Source text:
----

Change struct task_work to have a single forward pointer. The pending
task_work's create the circular list, and task->last_twork points to
the last element. This way we can access head/tail in O(1).

Suggested-by: Al Viro <viro@ZenIV.linux.org.uk>
Signed-off-by: Oleg Nesterov <oleg@redhat.com>
---
 include/linux/sched.h     |    3 +-
 include/linux/task_work.h |    5 +--
 include/linux/tracehook.h |    4 +-
 kernel/fork.c             |    2 +-
 kernel/task_work.c        |   62 +++++++++++++++++++++++++-------------------
 5 files changed, 42 insertions(+), 34 deletions(-)

----

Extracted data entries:

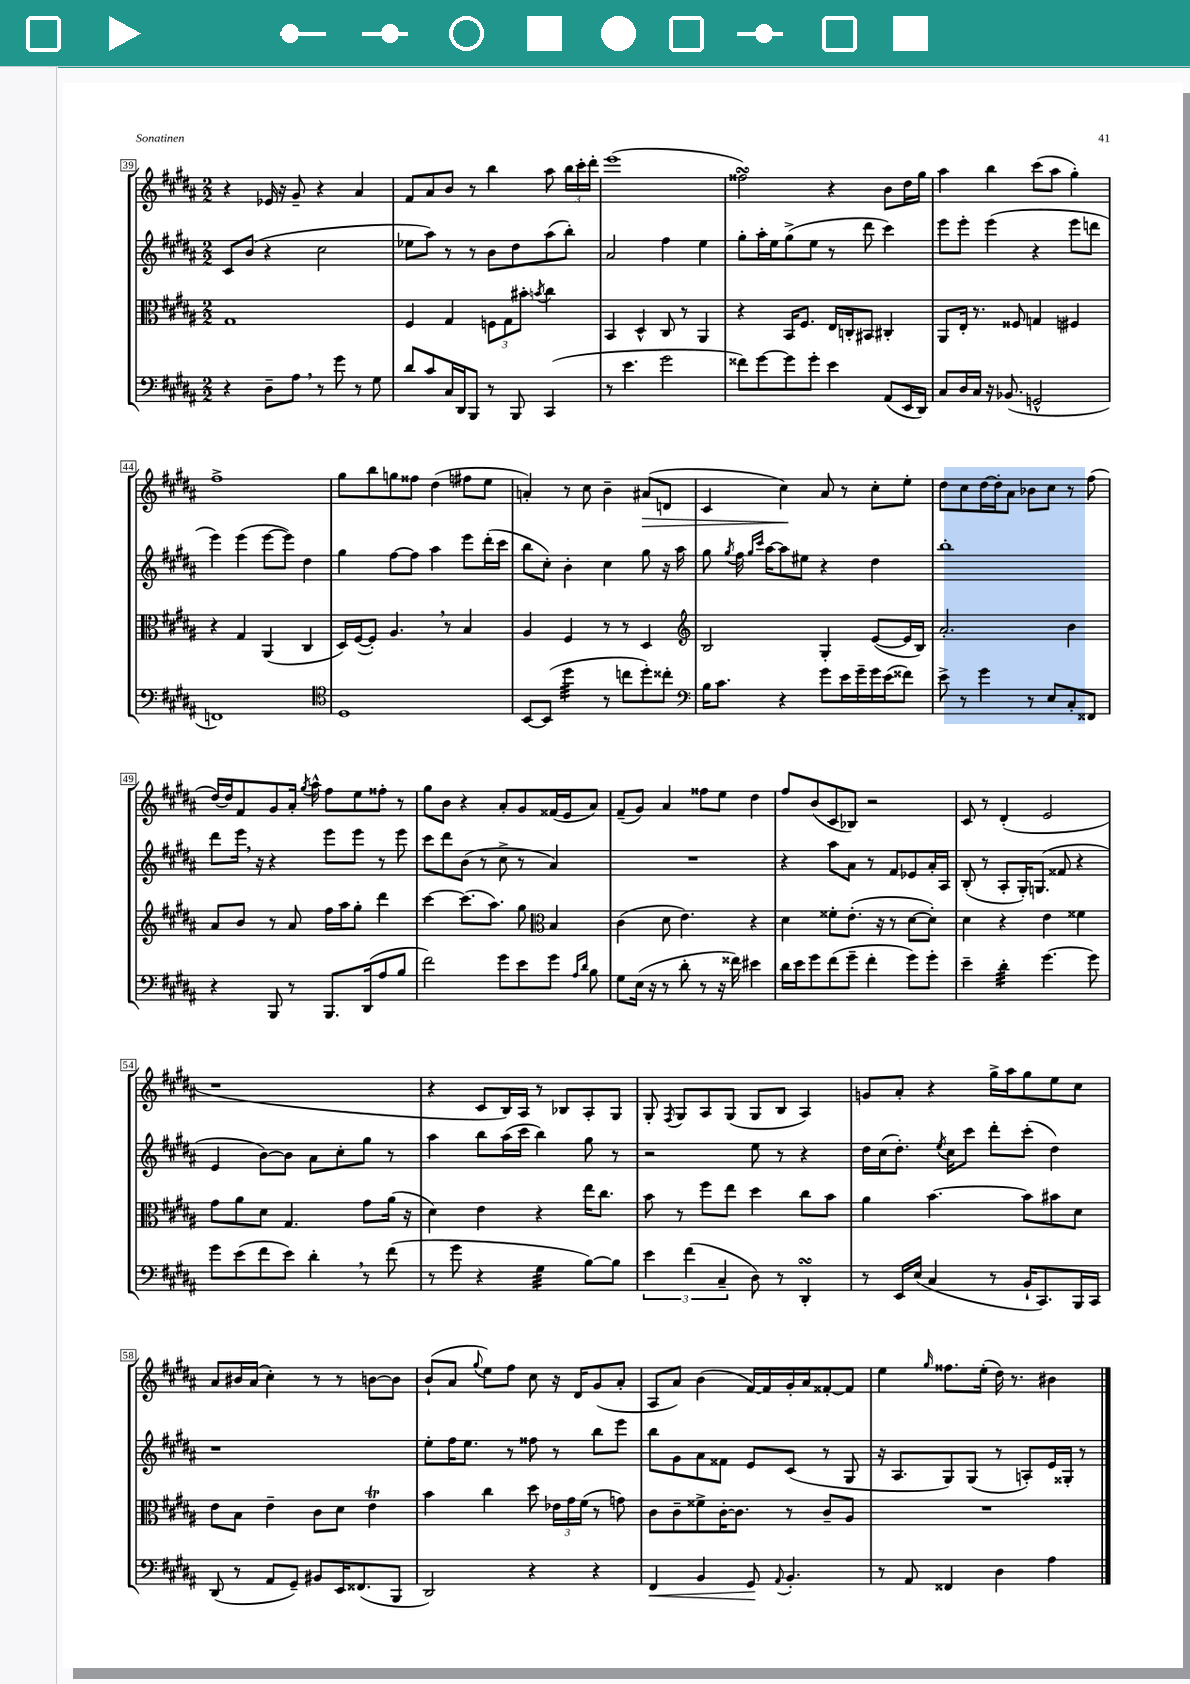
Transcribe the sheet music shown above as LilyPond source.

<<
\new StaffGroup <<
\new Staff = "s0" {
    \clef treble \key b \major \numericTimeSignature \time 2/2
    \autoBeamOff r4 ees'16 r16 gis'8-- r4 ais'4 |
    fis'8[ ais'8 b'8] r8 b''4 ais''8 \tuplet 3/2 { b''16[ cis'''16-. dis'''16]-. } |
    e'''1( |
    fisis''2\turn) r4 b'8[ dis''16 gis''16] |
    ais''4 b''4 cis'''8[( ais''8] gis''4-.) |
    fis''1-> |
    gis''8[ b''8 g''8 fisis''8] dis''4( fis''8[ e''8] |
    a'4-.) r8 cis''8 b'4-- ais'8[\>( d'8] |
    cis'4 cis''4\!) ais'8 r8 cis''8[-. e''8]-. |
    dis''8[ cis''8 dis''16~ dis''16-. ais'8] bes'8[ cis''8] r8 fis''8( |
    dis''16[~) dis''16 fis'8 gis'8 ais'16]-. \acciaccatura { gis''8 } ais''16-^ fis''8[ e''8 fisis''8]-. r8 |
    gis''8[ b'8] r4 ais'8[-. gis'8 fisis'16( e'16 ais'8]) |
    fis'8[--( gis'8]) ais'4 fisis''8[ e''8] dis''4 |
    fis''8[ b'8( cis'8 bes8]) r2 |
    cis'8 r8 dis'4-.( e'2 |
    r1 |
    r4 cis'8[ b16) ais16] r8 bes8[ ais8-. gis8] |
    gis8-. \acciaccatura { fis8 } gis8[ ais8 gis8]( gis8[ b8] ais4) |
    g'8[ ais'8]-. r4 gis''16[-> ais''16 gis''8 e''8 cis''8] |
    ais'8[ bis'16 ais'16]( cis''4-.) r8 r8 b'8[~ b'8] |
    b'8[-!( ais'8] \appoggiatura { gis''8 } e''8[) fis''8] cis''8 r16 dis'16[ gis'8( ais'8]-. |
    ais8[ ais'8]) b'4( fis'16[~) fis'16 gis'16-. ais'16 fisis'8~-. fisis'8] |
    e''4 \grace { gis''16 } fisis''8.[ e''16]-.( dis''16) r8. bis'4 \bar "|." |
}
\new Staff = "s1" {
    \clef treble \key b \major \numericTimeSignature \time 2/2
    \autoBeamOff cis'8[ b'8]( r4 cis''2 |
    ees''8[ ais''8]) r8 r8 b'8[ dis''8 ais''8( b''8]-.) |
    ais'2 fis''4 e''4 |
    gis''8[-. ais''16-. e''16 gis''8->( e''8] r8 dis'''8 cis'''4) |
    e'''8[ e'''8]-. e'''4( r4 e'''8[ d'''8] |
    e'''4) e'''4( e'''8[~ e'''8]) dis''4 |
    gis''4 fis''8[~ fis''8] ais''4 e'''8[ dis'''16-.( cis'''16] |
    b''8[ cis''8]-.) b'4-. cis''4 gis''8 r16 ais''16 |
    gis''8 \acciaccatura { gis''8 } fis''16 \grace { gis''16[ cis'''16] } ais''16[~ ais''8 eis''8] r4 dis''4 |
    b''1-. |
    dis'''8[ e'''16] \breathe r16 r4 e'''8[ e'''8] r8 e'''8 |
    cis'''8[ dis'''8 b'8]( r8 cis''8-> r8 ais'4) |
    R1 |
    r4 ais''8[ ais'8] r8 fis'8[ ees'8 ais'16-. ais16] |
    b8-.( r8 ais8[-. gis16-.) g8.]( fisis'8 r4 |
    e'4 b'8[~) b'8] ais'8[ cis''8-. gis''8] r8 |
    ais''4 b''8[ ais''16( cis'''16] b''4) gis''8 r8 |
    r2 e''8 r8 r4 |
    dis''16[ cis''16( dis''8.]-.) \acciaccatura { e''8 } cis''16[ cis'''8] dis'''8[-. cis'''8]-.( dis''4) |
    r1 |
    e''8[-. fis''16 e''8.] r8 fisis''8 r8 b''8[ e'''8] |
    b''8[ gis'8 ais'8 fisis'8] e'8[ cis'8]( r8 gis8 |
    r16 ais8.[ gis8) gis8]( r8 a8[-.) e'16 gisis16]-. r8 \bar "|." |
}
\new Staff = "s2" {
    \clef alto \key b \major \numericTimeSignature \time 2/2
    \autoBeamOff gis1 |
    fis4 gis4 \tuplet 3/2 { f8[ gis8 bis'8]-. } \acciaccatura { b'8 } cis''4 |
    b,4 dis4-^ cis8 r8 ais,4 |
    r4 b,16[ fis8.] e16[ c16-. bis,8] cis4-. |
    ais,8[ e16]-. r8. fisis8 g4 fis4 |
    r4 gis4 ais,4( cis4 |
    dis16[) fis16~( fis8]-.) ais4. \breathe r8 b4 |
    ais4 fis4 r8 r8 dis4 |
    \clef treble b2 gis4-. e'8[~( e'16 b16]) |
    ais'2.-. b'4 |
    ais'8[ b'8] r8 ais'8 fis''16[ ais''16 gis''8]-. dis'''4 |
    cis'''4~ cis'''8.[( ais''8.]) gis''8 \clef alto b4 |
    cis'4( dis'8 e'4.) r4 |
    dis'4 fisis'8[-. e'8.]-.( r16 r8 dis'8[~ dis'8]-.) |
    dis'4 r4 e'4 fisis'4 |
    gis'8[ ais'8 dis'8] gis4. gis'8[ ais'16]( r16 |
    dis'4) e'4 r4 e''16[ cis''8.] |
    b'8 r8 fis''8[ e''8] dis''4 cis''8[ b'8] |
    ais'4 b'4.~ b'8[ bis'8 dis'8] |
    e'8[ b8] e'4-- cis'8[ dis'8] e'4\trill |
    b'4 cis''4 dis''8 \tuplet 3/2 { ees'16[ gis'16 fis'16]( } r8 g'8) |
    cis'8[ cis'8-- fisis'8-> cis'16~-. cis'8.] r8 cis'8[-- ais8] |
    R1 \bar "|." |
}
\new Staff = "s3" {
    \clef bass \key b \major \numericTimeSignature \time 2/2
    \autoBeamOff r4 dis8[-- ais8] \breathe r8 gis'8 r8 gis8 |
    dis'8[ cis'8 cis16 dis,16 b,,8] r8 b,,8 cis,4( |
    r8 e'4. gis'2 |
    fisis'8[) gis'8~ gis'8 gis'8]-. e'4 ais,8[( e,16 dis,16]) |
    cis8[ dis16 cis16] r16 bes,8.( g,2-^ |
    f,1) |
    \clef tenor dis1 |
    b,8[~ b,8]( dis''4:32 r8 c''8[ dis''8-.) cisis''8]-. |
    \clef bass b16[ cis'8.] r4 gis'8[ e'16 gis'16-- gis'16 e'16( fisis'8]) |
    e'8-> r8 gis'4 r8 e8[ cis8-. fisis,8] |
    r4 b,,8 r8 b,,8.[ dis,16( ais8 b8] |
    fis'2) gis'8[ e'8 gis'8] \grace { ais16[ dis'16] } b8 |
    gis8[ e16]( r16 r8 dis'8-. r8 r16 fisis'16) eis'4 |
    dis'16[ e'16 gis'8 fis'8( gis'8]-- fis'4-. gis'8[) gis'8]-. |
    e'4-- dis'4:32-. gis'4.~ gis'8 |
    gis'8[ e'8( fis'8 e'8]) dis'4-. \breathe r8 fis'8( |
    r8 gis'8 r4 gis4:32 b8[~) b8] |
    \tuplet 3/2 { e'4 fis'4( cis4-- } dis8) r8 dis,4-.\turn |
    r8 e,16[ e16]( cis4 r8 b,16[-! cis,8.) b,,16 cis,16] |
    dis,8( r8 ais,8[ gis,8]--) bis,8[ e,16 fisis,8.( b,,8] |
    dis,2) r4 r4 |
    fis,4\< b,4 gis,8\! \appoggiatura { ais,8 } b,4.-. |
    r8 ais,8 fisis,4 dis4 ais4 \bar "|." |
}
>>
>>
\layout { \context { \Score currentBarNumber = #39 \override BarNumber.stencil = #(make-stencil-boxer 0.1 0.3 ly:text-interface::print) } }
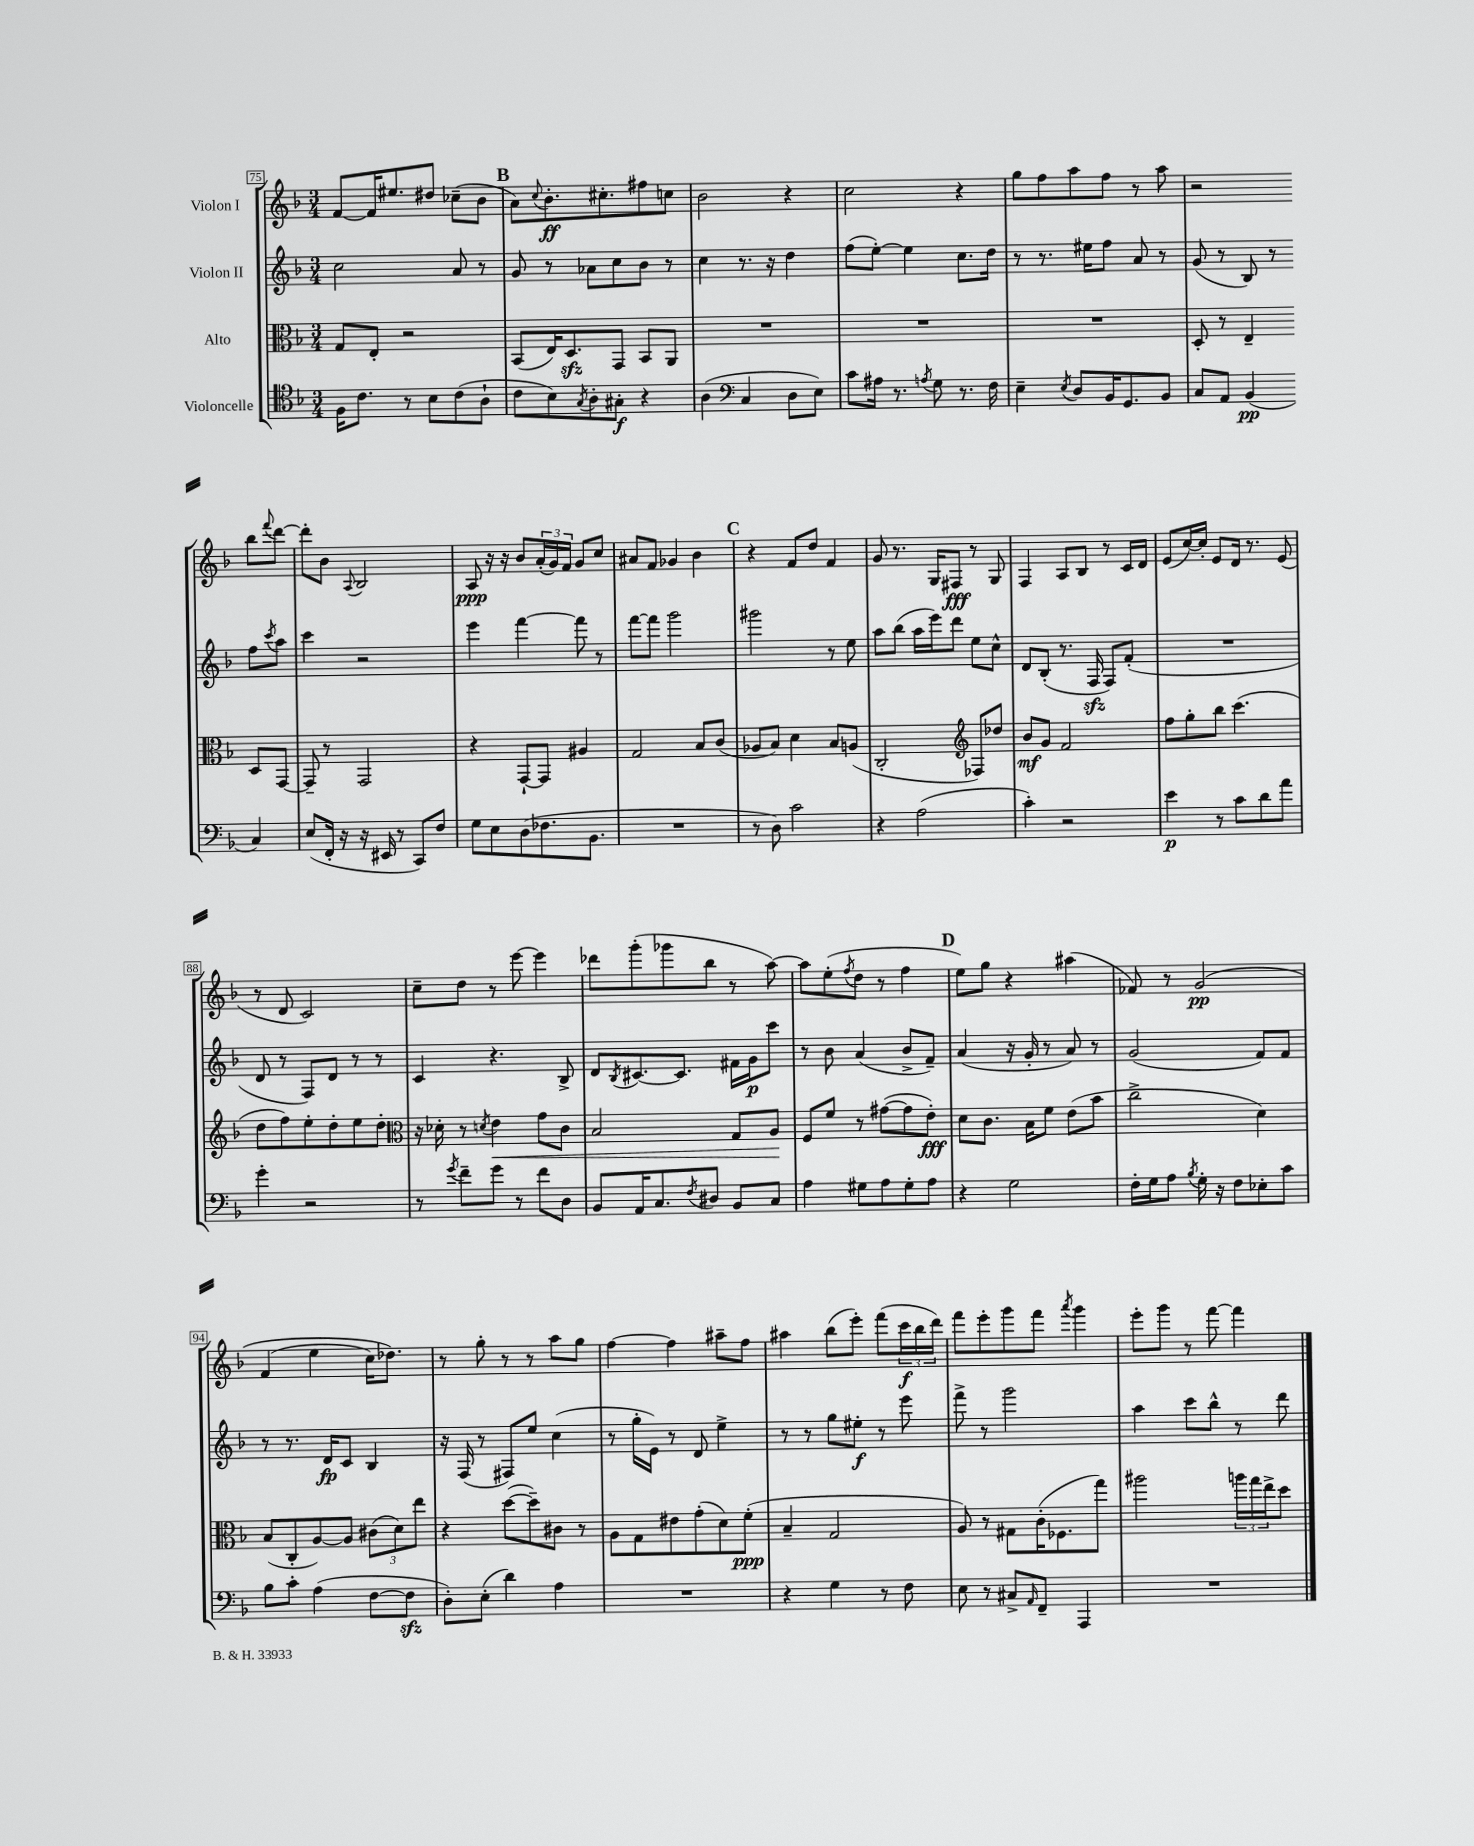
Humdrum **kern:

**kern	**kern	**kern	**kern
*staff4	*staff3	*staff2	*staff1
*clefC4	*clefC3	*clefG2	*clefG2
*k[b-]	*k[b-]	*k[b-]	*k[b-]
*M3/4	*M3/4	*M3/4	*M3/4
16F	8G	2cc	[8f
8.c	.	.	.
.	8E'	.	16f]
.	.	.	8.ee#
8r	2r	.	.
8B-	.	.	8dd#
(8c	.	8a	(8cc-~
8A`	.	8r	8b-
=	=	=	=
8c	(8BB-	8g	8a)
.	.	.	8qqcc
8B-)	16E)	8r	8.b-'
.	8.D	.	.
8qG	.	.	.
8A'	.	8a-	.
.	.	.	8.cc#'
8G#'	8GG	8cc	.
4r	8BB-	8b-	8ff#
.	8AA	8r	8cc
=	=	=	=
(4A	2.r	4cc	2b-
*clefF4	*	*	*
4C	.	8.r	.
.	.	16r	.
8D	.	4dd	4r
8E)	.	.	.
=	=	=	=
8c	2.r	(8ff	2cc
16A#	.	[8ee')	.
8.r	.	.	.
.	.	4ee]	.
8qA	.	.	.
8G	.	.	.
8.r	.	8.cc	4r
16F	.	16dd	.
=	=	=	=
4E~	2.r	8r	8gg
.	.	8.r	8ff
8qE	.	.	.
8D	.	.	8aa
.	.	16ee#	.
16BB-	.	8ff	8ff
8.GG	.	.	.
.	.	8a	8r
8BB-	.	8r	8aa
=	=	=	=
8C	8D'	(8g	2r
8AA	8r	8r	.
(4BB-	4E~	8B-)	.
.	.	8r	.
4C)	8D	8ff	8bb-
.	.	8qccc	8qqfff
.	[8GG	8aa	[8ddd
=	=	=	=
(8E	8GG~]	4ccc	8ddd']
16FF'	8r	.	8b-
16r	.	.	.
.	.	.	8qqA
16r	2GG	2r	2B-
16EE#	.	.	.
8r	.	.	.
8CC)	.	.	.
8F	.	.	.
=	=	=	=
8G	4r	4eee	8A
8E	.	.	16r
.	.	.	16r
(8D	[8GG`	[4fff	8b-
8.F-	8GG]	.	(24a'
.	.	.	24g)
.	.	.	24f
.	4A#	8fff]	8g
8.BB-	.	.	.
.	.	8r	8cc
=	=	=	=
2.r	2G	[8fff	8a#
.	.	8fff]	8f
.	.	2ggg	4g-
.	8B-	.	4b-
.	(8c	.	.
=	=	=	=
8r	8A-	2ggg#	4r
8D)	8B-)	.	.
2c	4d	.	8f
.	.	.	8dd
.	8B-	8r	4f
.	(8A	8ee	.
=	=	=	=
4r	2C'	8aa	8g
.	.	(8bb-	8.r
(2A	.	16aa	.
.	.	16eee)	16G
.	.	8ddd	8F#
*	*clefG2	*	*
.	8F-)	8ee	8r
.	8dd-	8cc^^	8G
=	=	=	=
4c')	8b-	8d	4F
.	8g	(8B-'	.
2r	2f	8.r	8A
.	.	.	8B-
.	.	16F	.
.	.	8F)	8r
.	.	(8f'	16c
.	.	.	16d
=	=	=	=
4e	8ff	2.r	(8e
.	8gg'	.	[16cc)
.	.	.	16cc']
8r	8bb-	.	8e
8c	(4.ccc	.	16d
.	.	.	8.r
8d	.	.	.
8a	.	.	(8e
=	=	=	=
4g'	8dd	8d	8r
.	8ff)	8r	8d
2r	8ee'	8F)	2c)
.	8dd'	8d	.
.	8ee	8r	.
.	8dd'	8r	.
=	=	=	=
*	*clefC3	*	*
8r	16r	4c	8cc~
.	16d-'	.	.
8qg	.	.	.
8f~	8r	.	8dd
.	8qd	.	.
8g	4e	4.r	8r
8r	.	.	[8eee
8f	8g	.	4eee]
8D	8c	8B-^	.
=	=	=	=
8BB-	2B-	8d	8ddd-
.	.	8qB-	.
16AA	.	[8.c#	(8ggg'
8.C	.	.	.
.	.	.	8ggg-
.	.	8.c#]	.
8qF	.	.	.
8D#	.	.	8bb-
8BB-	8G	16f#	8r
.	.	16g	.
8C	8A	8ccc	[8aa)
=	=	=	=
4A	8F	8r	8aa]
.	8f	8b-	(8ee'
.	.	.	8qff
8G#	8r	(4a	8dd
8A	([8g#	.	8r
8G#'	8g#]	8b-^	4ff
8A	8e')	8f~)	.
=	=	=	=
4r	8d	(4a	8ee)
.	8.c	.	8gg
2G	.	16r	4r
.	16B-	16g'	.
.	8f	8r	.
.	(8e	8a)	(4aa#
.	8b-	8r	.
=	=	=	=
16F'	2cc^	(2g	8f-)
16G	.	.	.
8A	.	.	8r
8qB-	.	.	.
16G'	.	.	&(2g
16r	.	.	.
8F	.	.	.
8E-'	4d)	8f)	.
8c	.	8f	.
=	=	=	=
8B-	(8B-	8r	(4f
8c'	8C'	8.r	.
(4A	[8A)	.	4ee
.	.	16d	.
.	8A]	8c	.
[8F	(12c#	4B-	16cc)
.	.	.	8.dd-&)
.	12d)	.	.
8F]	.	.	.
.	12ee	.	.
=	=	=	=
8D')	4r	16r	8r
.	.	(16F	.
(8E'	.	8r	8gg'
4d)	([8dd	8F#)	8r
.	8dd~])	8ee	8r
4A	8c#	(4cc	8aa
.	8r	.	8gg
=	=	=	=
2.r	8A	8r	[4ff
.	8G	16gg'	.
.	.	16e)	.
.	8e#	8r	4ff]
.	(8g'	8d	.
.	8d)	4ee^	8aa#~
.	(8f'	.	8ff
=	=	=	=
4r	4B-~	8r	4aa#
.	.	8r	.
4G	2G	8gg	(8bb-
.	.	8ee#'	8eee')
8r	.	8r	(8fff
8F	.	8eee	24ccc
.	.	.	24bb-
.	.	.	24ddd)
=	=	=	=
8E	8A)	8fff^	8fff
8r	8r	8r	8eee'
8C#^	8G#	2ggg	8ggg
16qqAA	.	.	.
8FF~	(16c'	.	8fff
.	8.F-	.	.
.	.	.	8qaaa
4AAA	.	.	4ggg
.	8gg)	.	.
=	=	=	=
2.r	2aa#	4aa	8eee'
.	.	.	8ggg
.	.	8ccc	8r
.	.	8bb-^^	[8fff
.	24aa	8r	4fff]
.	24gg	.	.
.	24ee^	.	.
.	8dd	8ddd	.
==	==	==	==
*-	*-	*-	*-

----

Work instructions:
1 - In the patch description, what does task->last_twork point to?
2 - Explain why the patch description has the pending task_works form a circular list, with task->last_twork pointing to the last element.
These rows are not needed.

Results in order:
1 - It points to the last element of the circular list formed by the pending task_works.

2 - This arrangement allows both the head and the tail of the list to be accessed in O(1).